■ EXERCISE:
Leave out the pictures and print the records below exactly.

──────── MATERIALS PROVIDED

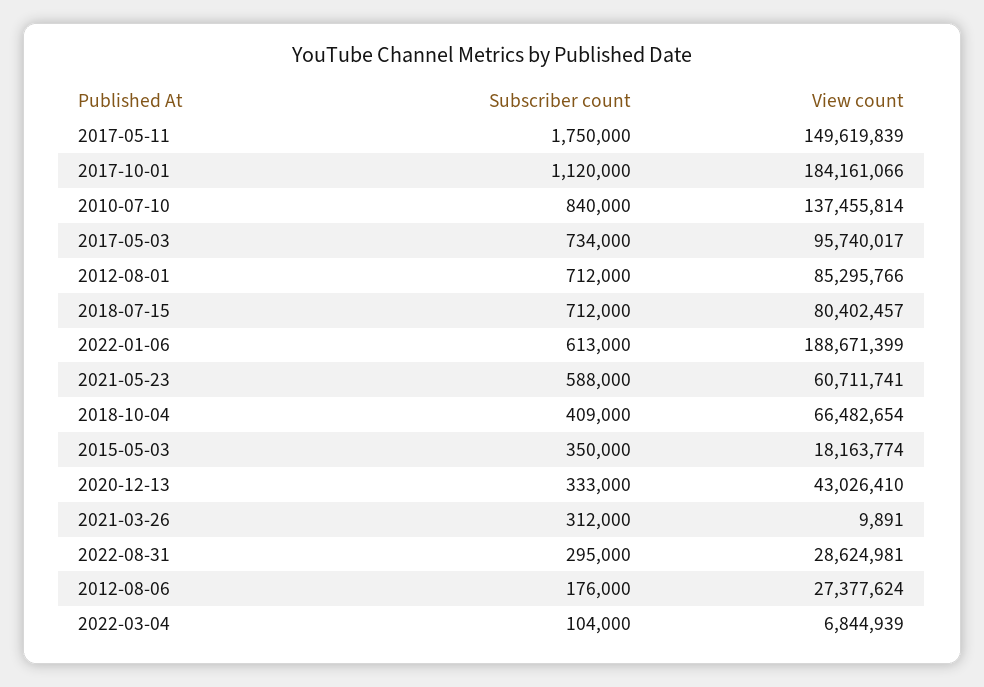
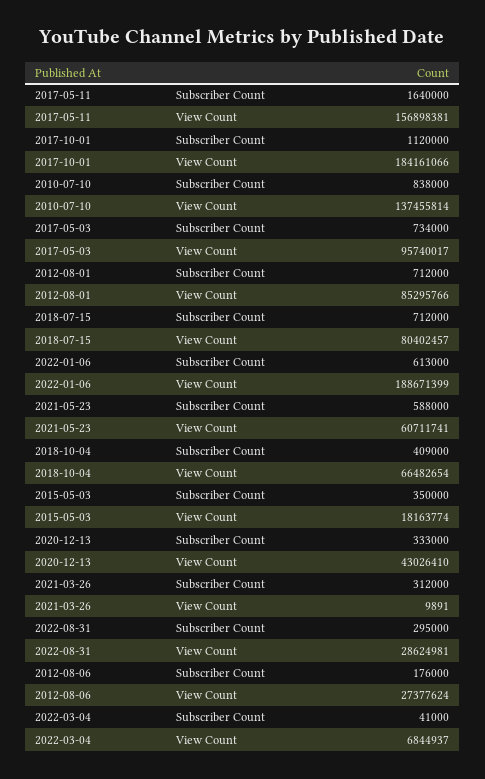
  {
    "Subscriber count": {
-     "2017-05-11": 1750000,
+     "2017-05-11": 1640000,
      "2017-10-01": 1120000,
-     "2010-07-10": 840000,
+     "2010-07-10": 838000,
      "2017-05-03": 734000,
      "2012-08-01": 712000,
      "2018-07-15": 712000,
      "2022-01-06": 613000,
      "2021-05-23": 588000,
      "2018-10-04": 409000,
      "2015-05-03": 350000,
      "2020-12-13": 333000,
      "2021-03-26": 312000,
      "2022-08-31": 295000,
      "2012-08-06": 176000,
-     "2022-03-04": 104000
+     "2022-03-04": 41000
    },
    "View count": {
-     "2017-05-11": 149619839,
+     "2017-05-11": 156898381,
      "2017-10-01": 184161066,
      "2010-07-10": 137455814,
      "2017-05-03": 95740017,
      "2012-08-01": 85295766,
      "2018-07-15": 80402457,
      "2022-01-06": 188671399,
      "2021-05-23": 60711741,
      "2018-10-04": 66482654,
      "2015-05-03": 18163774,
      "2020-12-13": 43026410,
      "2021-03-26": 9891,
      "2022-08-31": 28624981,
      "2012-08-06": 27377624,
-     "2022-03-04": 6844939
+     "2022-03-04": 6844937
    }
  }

────────────────

■ OUTPUT FOR THIS TASK:
  {
    "Subscriber count": {
-     "2017-05-11": 1750000,
+     "2017-05-11": 1640000,
      "2017-10-01": 1120000,
-     "2010-07-10": 840000,
+     "2010-07-10": 838000,
      "2017-05-03": 734000,
      "2012-08-01": 712000,
      "2018-07-15": 712000,
      "2022-01-06": 613000,
      "2021-05-23": 588000,
      "2018-10-04": 409000,
      "2015-05-03": 350000,
      "2020-12-13": 333000,
      "2021-03-26": 312000,
      "2022-08-31": 295000,
      "2012-08-06": 176000,
-     "2022-03-04": 104000
+     "2022-03-04": 41000
    },
    "View count": {
-     "2017-05-11": 149619839,
+     "2017-05-11": 156898381,
      "2017-10-01": 184161066,
      "2010-07-10": 137455814,
      "2017-05-03": 95740017,
      "2012-08-01": 85295766,
      "2018-07-15": 80402457,
      "2022-01-06": 188671399,
      "2021-05-23": 60711741,
      "2018-10-04": 66482654,
      "2015-05-03": 18163774,
      "2020-12-13": 43026410,
      "2021-03-26": 9891,
      "2022-08-31": 28624981,
      "2012-08-06": 27377624,
-     "2022-03-04": 6844939
+     "2022-03-04": 6844937
    }
  }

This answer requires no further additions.